Nonunion is high in conservatively managed cases at up to 90%, and for cases like ours with severe displacement, union without open reduction would not have been possible [7]. One-fifth of nonunion cases become symptomatic with pain, weakness, decreased range of motion, instability, or ulnar paraesthesia [8]. Our case had no pain but limited movement, and due to severe displacement, the risk of nonunion was high, thus warranting operative fixation. The fragment looked fixable but an optional excision of the fragment in case of non-fixable anatomy was also explained to the parents. Fixation is dependent on fragment size, if it is fixable with screws, then that is the better option. In cases with a small fragment, fragment excision followed by suture anchor fixation of the flexor pronator mass and medial ligamentous complex can also be utilized [9]. Despite the excision of the fragment utilized by many surgeons, open reduction and internal fixation is associated with good outcomes [10]. Our case also fared excellently with sound union and good clinical and functional outcomes.

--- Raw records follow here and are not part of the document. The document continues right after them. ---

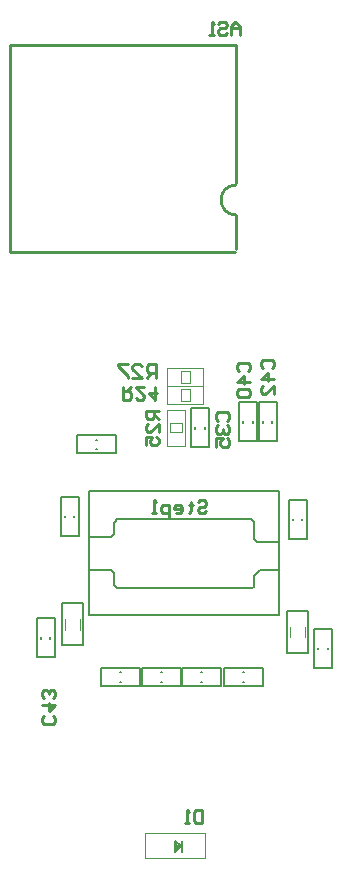
<source format=gbo>
G04*
G04 #@! TF.GenerationSoftware,Altium Limited,Altium Designer,20.0.13 (296)*
G04*
G04 Layer_Color=32896*
%FSTAX24Y24*%
%MOIN*%
G70*
G01*
G75*
%ADD13C,0.0050*%
%ADD14C,0.0100*%
%ADD18C,0.0039*%
%ADD19C,0.0040*%
%ADD20C,0.0079*%
D13*
X02806Y0225D02*
Y0239D01*
X02873D01*
Y0225D02*
Y0239D01*
X02806Y0225D02*
X02873D01*
X02105Y02915D02*
Y02975D01*
X02235Y02915D02*
Y02975D01*
X02105D02*
X02235D01*
X02105Y02915D02*
X02235D01*
X02056Y02275D02*
Y02415D01*
X02123D01*
Y02275D02*
Y02415D01*
X02056Y02275D02*
X02123D01*
X02545Y02935D02*
Y03065D01*
X02485Y02935D02*
Y03065D01*
X02545D01*
X02485Y02935D02*
X02545D01*
X02645Y02955D02*
Y03085D01*
X02705Y02955D02*
Y03085D01*
X02645Y02955D02*
X02705D01*
X02645Y03085D02*
X02705D01*
X0271Y02955D02*
Y03085D01*
X0277Y02955D02*
Y03085D01*
X0271Y02955D02*
X0277D01*
X0271Y03085D02*
X0277D01*
X0203Y02235D02*
Y02365D01*
X0197Y02235D02*
Y02365D01*
X0203D01*
X0197Y02235D02*
X0203D01*
X02955Y021996D02*
Y023296D01*
X02895Y021996D02*
Y023296D01*
X02955D01*
X02895Y021996D02*
X02955D01*
X02315Y0214D02*
Y022D01*
X02185Y0214D02*
Y022D01*
Y0214D02*
X02315D01*
X02185Y022D02*
X02315D01*
X02595Y0214D02*
X02725D01*
X02595Y022D02*
X02725D01*
Y0214D02*
Y022D01*
X02595Y0214D02*
Y022D01*
X02455D02*
X02585D01*
X02455Y0214D02*
X02585D01*
X02455D02*
Y022D01*
X02585Y0214D02*
Y022D01*
X0232Y0214D02*
X0245D01*
X0232Y022D02*
X0245D01*
Y0214D02*
Y022D01*
X0232Y0214D02*
Y022D01*
X0205Y0264D02*
Y0277D01*
X0211Y0264D02*
Y0277D01*
X0205Y0264D02*
X0211D01*
X0205Y0277D02*
X0211D01*
X0281Y0263D02*
Y0276D01*
X0287Y0263D02*
Y0276D01*
X0281Y0263D02*
X0287D01*
X0281Y0276D02*
X0287D01*
D14*
X02635Y0381D02*
G03*
X02635Y0371I0J-0005D01*
G01*
X0188Y04275D02*
X02635D01*
X0188Y03585D02*
Y04275D01*
Y03585D02*
X0263Y03585D01*
X02635Y04275D02*
X02635Y03815D01*
Y03595D02*
Y0371D01*
X02368Y031664D02*
Y032136D01*
X023444D01*
X023365Y032057D01*
Y0319D01*
X023444Y031821D01*
X02368D01*
X023522D02*
X023365Y031664D01*
X022893D02*
X023207D01*
X022893Y031979D01*
Y032057D01*
X022971Y032136D01*
X023129D01*
X023207Y032057D01*
X022735Y032136D02*
X02242D01*
Y032057D01*
X022735Y031743D01*
Y031664D01*
X02647Y0431D02*
Y043389D01*
X026326Y043533D01*
X026181Y043389D01*
Y0431D01*
Y043316D01*
X02647D01*
X025748Y043461D02*
X025821Y043533D01*
X025965D01*
X026037Y043461D01*
Y043389D01*
X025965Y043316D01*
X025821D01*
X025748Y043244D01*
Y043172D01*
X025821Y0431D01*
X025965D01*
X026037Y043172D01*
X025604Y0431D02*
X02546D01*
X025532D01*
Y043533D01*
X025604Y043461D01*
X025063Y027516D02*
X025135Y027589D01*
X02528D01*
X025352Y027516D01*
Y027444D01*
X02528Y027372D01*
X025135D01*
X025063Y0273D01*
Y027228D01*
X025135Y027156D01*
X02528D01*
X025352Y027228D01*
X024847Y027516D02*
Y027444D01*
X024919D01*
X024775D01*
X024847D01*
Y027228D01*
X024775Y027156D01*
X024342D02*
X024486D01*
X024558Y027228D01*
Y027372D01*
X024486Y027444D01*
X024342D01*
X02427Y027372D01*
Y0273D01*
X024558D01*
X024125Y027011D02*
Y027444D01*
X023909D01*
X023837Y027372D01*
Y027228D01*
X023909Y027156D01*
X024125D01*
X023692D02*
X023548D01*
X02362D01*
Y027589D01*
X023692Y027516D01*
X023766Y030577D02*
X023334D01*
Y030361D01*
X023406Y030289D01*
X02355D01*
X023622Y030361D01*
Y030577D01*
Y030433D02*
X023766Y030289D01*
Y029856D02*
Y030144D01*
X023478Y029856D01*
X023406D01*
X023334Y029928D01*
Y030072D01*
X023406Y030144D01*
X023334Y029423D02*
Y029711D01*
X02355D01*
X023478Y029567D01*
Y029495D01*
X02355Y029423D01*
X023694D01*
X023766Y029495D01*
Y029639D01*
X023694Y029711D01*
X022573Y031366D02*
Y030934D01*
X022789D01*
X022861Y031006D01*
Y03115D01*
X022789Y031222D01*
X022573D01*
X022717D02*
X022861Y031366D01*
X023294D02*
X023006D01*
X023294Y031078D01*
Y031006D01*
X023222Y030934D01*
X023078D01*
X023006Y031006D01*
X023655Y031366D02*
Y030934D01*
X023439Y03115D01*
X023727D01*
X020244Y020411D02*
X020316Y020339D01*
Y020195D01*
X020244Y020123D01*
X019956D01*
X019884Y020195D01*
Y020339D01*
X019956Y020411D01*
X019884Y020772D02*
X020316D01*
X0201Y020556D01*
Y020844D01*
X020244Y020989D02*
X020316Y021061D01*
Y021205D01*
X020244Y021277D01*
X020172D01*
X0201Y021205D01*
Y021133D01*
Y021205D01*
X020028Y021277D01*
X019956D01*
X019884Y021205D01*
Y021061D01*
X019956Y020989D01*
X027256Y031989D02*
X027184Y032061D01*
Y032205D01*
X027256Y032277D01*
X027544D01*
X027616Y032205D01*
Y032061D01*
X027544Y031989D01*
X027616Y031628D02*
X027184D01*
X0274Y031844D01*
Y031556D01*
X027616Y031123D02*
Y031411D01*
X027328Y031123D01*
X027256D01*
X027184Y031195D01*
Y031339D01*
X027256Y031411D01*
X026456Y031889D02*
X026384Y031961D01*
Y032105D01*
X026456Y032177D01*
X026744D01*
X026816Y032105D01*
Y031961D01*
X026744Y031889D01*
X026816Y031528D02*
X026384D01*
X0266Y031744D01*
Y031456D01*
X026456Y031311D02*
X026384Y031239D01*
Y031095D01*
X026456Y031023D01*
X026744D01*
X026816Y031095D01*
Y031239D01*
X026744Y031311D01*
X026456D01*
X025756Y030239D02*
X025684Y030311D01*
Y030455D01*
X025756Y030527D01*
X026044D01*
X026116Y030455D01*
Y030311D01*
X026044Y030239D01*
X025756Y030094D02*
X025684Y030022D01*
Y029878D01*
X025756Y029806D01*
X025828D01*
X0259Y029878D01*
Y02995D01*
Y029878D01*
X025972Y029806D01*
X026044D01*
X026116Y029878D01*
Y030022D01*
X026044Y030094D01*
X025684Y029373D02*
Y029661D01*
X0259D01*
X025828Y029517D01*
Y029445D01*
X0259Y029373D01*
X026044D01*
X026116Y029445D01*
Y029589D01*
X026044Y029661D01*
X02522Y017253D02*
Y01682D01*
X025004D01*
X024931Y016892D01*
Y017181D01*
X025004Y017253D01*
X02522D01*
X024787Y01682D02*
X024643D01*
X024715D01*
Y017253D01*
X024787Y017181D01*
D18*
X02405Y0314D02*
Y032D01*
X02485D01*
X02525D01*
Y0314D02*
Y032D01*
X02405Y0314D02*
X02525D01*
X0245Y0315D02*
Y0319D01*
X0248D01*
Y0315D02*
Y0319D01*
X0245Y0315D02*
X0248D01*
X02405Y0294D02*
X02465D01*
X02405D02*
Y0302D01*
Y0306D01*
X02465D01*
Y0294D02*
Y0306D01*
X02415Y02985D02*
X02455D01*
X02415D02*
Y03015D01*
X02455D01*
Y02985D02*
Y03015D01*
X0245Y0309D02*
X0248D01*
Y0313D01*
X0245D02*
X0248D01*
X0245Y0309D02*
Y0313D01*
X02405Y0308D02*
X02525D01*
Y0314D01*
X02485D02*
X02525D01*
X02405D02*
X02485D01*
X02405Y0308D02*
Y0314D01*
D19*
X0253Y01565D02*
Y0165D01*
X0233D02*
X0253D01*
X0233Y01565D02*
Y0165D01*
Y01565D02*
X0253D01*
X02865Y02303D02*
Y02337D01*
X02815Y02303D02*
Y02337D01*
X02115Y02328D02*
Y02362D01*
X02065Y02328D02*
Y02362D01*
D20*
X024551Y015853D02*
Y016247D01*
X024354Y015932D02*
Y016168D01*
X024315Y015853D02*
Y016247D01*
Y015853D02*
X024512Y01605D01*
X024315Y016247D02*
X024512Y01605D01*
X024413Y015991D02*
Y016109D01*
X02168Y029293D02*
X02172D01*
X02168Y029607D02*
X02172D01*
X022285Y02675D02*
Y02685D01*
X02231Y026875D02*
X022385Y02695D01*
X022435D01*
X022385D02*
X026335D01*
X022285Y02645D02*
Y02675D01*
Y02475D02*
X022385Y02465D01*
X026185D01*
X027135Y02525D02*
X027785D01*
X026935Y02505D02*
X027135Y02525D01*
X026935Y0247D02*
Y02505D01*
X026885Y02465D02*
X026935Y0247D01*
X026135Y02465D02*
X026885D01*
X027035Y0262D02*
X027785D01*
X026935Y0263D02*
X027035Y0262D01*
X026935Y0263D02*
Y02685D01*
X026835Y02695D02*
X026935Y02685D01*
X026335Y02695D02*
X026835D01*
X021485Y02525D02*
X022185D01*
X022285Y02515D01*
Y02475D02*
Y02515D01*
X021485Y02635D02*
X022185D01*
X022285Y02645D01*
X021435Y02375D02*
X027785D01*
X021435Y0279D02*
X027785D01*
Y02375D02*
Y0279D01*
X021435Y02375D02*
X021435Y0279D01*
X024993Y02998D02*
X024993Y03002D01*
X025307Y02998D02*
Y03002D01*
X026907Y03018D02*
Y03022D01*
X026593Y03018D02*
Y03022D01*
X027557Y03018D02*
Y03022D01*
X027243Y03018D02*
Y03022D01*
X019843Y02298D02*
Y02302D01*
X020157Y02298D02*
Y02302D01*
X029093Y022626D02*
Y022666D01*
X029407Y022626D02*
Y022666D01*
X02248Y021857D02*
X02252D01*
X02248Y021543D02*
X02252D01*
X02658Y021857D02*
X02662D01*
X02658Y021543D02*
X02662D01*
X02518D02*
X02522Y021543D01*
X02518Y021857D02*
X02522D01*
X02383Y021857D02*
X02387D01*
X02383Y021543D02*
X02387D01*
X020957Y02703D02*
Y02707D01*
X020643Y02703D02*
Y02707D01*
X028557Y02693D02*
Y02697D01*
X028243Y02693D02*
Y02697D01*
M02*

</source>
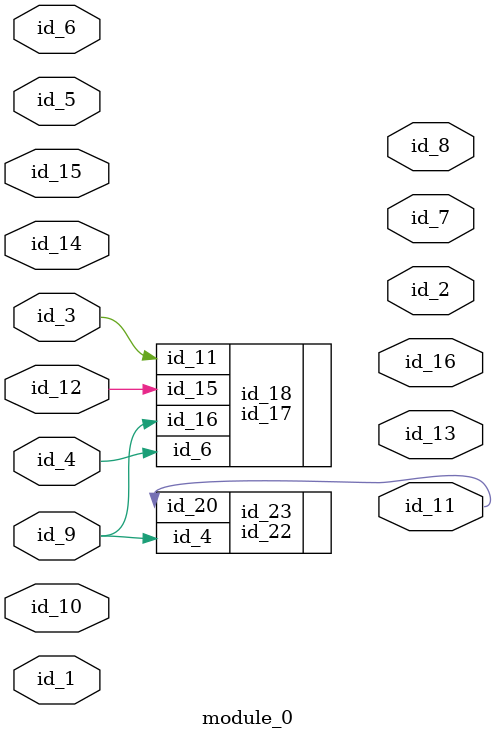
<source format=v>
module module_0 (
    id_1,
    id_2,
    id_3,
    id_4,
    id_5,
    id_6,
    id_7,
    id_8,
    id_9,
    id_10,
    id_11,
    id_12,
    id_13,
    id_14,
    id_15,
    id_16
);
  output id_16;
  input id_15;
  input id_14;
  output id_13;
  input id_12;
  output id_11;
  input id_10;
  input id_9;
  output id_8;
  output id_7;
  input id_6;
  input id_5;
  input id_4;
  input id_3;
  output id_2;
  input id_1;
  id_17 id_18 (
      .id_6 (id_4),
      .id_11(id_3),
      .id_16(id_9),
      .id_15(id_12)
  );
  id_19 id_20 (
      .id_10(id_10),
      .id_10(id_5),
      .id_18(id_18),
      .id_13(id_21),
      .id_13(id_15),
      .id_14(id_5)
  );
  id_22 id_23 (
      .id_4 (id_9),
      .id_20(id_11)
  );
endmodule

</source>
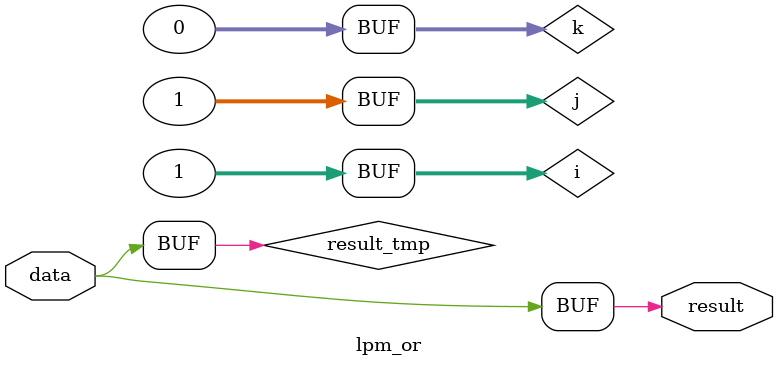
<source format=v>


// BEGINNING OF MODULE
`timescale 1 ps / 1 ps

// MODULE DECLARATION
/*verilator lint_off CASEX*/
/*verilator lint_off COMBDLY*/
/*verilator lint_off INITIALDLY*/
/*verilator lint_off LITENDIAN*/
/*verilator lint_off MULTIDRIVEN*/
/*verilator lint_off UNOPTFLAT*/
/*verilator lint_off BLKANDNBLK*/
module lpm_or (
    data,  // Data input to the OR gates. (Required)
    result // Result of OR operators. (Required)
);

// GLOBAL PARAMETER DECLARATION
    // Width of the data[] and result[] ports. Number of OR gates. (Required)
    parameter lpm_width = 1;
    // Number of inputs to each OR gate. Number of input buses. (Required)
    parameter lpm_size = 1;
    parameter lpm_type = "lpm_or";
    parameter lpm_hint  = "UNUSED";

// INPUT PORT DECLARATION
    input  [(lpm_size * lpm_width)-1:0] data;

// OUTPUT PORT DECLARATION
    output [lpm_width-1:0] result;

// INTERNAL REGISTER/SIGNAL DECLARATION
    reg    [lpm_width-1:0] result_tmp;

// LOCAL INTEGER DECLARATION
    integer i;
    integer j;
    integer k;

// INITIAL CONSTRUCT BLOCK
    initial
    begin
        if (lpm_width <= 0)
        begin
            $display("Value of lpm_width parameter must be greater than 0 (ERROR)");
            $display("Time: %0t  Instance: %m", $time);
            $finish;
        end

        if (lpm_size <= 0)
        begin
            $display("Value of lpm_size parameter must be greater than 0 (ERROR)");
            $display("Time: %0t  Instance: %m", $time);
            $finish;
        end
    end

// ALWAYS CONSTRUCT BLOCK
    always @(data)
    begin
        for (i=0; i<lpm_width; i=i+1)
        begin
            result_tmp[i] = 1'b0;
            for (j=0; j<lpm_size; j=j+1)
            begin
                k = (j * lpm_width) + i;
                result_tmp[i] = result_tmp[i] | data[k];
            end
        end
    end

// CONTINOUS ASSIGNMENT
    assign result = result_tmp;

endmodule // lpm_or


</source>
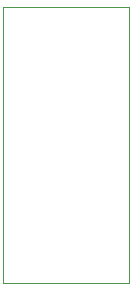
<source format=gbr>
%TF.GenerationSoftware,KiCad,Pcbnew,8.0.4*%
%TF.CreationDate,2024-10-30T15:47:18+01:00*%
%TF.ProjectId,VQFN16-Breakout,5651464e-3136-42d4-9272-65616b6f7574,rev?*%
%TF.SameCoordinates,Original*%
%TF.FileFunction,Profile,NP*%
%FSLAX46Y46*%
G04 Gerber Fmt 4.6, Leading zero omitted, Abs format (unit mm)*
G04 Created by KiCad (PCBNEW 8.0.4) date 2024-10-30 15:47:18*
%MOMM*%
%LPD*%
G01*
G04 APERTURE LIST*
%TA.AperFunction,Profile*%
%ADD10C,0.050000*%
%TD*%
G04 APERTURE END LIST*
D10*
X115316000Y-61976000D02*
X125984000Y-61976000D01*
X125984000Y-85344000D01*
X115316000Y-85344000D01*
X115316000Y-61976000D01*
M02*

</source>
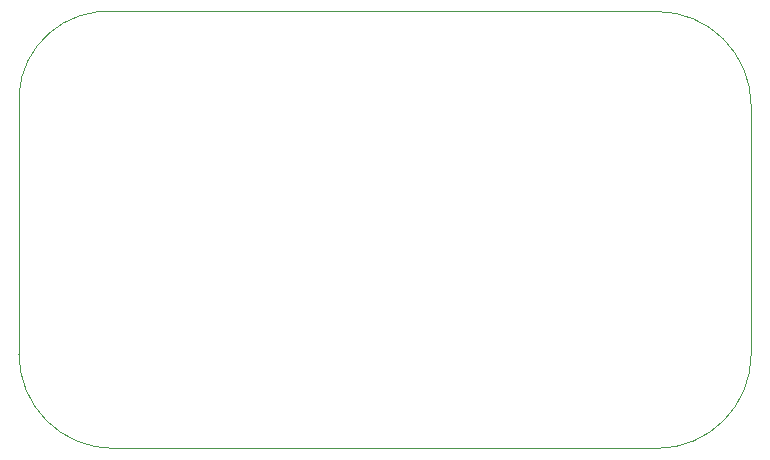
<source format=gbr>
%TF.GenerationSoftware,KiCad,Pcbnew,(6.0.8)*%
%TF.CreationDate,2022-11-06T21:15:53+08:00*%
%TF.ProjectId,JLinkV9-mini,4a4c696e-6b56-4392-9d6d-696e692e6b69,hinsshum*%
%TF.SameCoordinates,Original*%
%TF.FileFunction,Profile,NP*%
%FSLAX46Y46*%
G04 Gerber Fmt 4.6, Leading zero omitted, Abs format (unit mm)*
G04 Created by KiCad (PCBNEW (6.0.8)) date 2022-11-06 21:15:53*
%MOMM*%
%LPD*%
G01*
G04 APERTURE LIST*
%TA.AperFunction,Profile*%
%ADD10C,0.100000*%
%TD*%
G04 APERTURE END LIST*
D10*
X135000000Y-73000000D02*
G75*
G03*
X127000000Y-65000000I-8000000J0D01*
G01*
X127000000Y-102000000D02*
G75*
G03*
X135000000Y-94000000I0J8000000D01*
G01*
X73000000Y-94000000D02*
X73000000Y-72000000D01*
X73000000Y-94000000D02*
G75*
G03*
X81000000Y-102000000I8000000J0D01*
G01*
X135000000Y-73000000D02*
X135000000Y-94000000D01*
X81000000Y-65000000D02*
X127000000Y-65000000D01*
X127000000Y-102000000D02*
X81000000Y-102000000D01*
X81000000Y-65000000D02*
G75*
G03*
X73000000Y-72000000I-500000J-7500000D01*
G01*
M02*

</source>
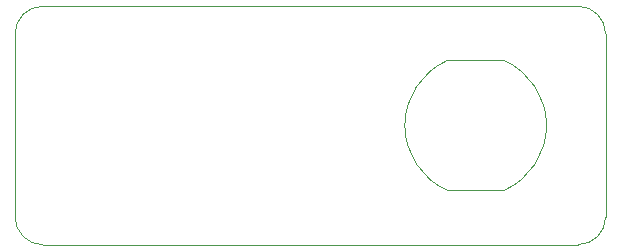
<source format=gm1>
G04 #@! TF.GenerationSoftware,KiCad,Pcbnew,(5.1.10)-1*
G04 #@! TF.CreationDate,2022-01-19T22:36:40+01:00*
G04 #@! TF.ProjectId,ELPanelFront,454c5061-6e65-46c4-9672-6f6e742e6b69,3.0*
G04 #@! TF.SameCoordinates,Original*
G04 #@! TF.FileFunction,Profile,NP*
%FSLAX46Y46*%
G04 Gerber Fmt 4.6, Leading zero omitted, Abs format (unit mm)*
G04 Created by KiCad (PCBNEW (5.1.10)-1) date 2022-01-19 22:36:40*
%MOMM*%
%LPD*%
G01*
G04 APERTURE LIST*
G04 #@! TA.AperFunction,Profile*
%ADD10C,0.050000*%
G04 #@! TD*
G04 APERTURE END LIST*
D10*
X167407506Y-111602360D02*
G75*
G02*
X167397906Y-100601824I2392494J5502360D01*
G01*
X167397906Y-100601824D02*
X172192494Y-100597640D01*
X172192494Y-100597640D02*
G75*
G02*
X172202094Y-111598176I-2392494J-5502360D01*
G01*
X167407506Y-111602360D02*
X172202094Y-111598176D01*
X130800000Y-113850000D02*
G75*
G03*
X133150000Y-116200000I2350000J0D01*
G01*
X178450000Y-116200000D02*
G75*
G03*
X180800000Y-113850000I0J2350000D01*
G01*
X180800000Y-98350000D02*
G75*
G03*
X178450000Y-96000000I-2350000J0D01*
G01*
X133150000Y-96000000D02*
G75*
G03*
X130800000Y-98350000I0J-2350000D01*
G01*
X180800000Y-98350000D02*
X180800000Y-113850000D01*
X130800000Y-98350000D02*
X130800000Y-113850000D01*
X133150000Y-116200000D02*
X178450000Y-116200000D01*
X133150000Y-96000000D02*
X178450000Y-96000000D01*
M02*

</source>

Due to the common flexor origins and medial collateral ligament, the fracture displacement following a medial epicondyle fracture is usually distal and thus also within the joint. The superior and anterior displacement, as in our case, has not been reported to our knowledge. Hence, this report can enrich the literature with a rare injury pattern and its relevant details.
Conclusions
Displaced medial epicondyle fractures are important injuries and care should be taken to not miss them with the help of careful radiological evaluation. Often in the setting of elbow dislocation, these fractures may result in intra-articular incarceration and require operative exploration and fixation. Untreated fractures with anterior incarceration are seldom described and may clinically present with a peculiar double medial bump. Displaced medial epicondyle fragments in these cases require open reduction and internal fixation along with the ulnar nerve transposition as a viable treatment method. Good functional outcomes can be expected with good union and early and compliant elbow physiotherapy.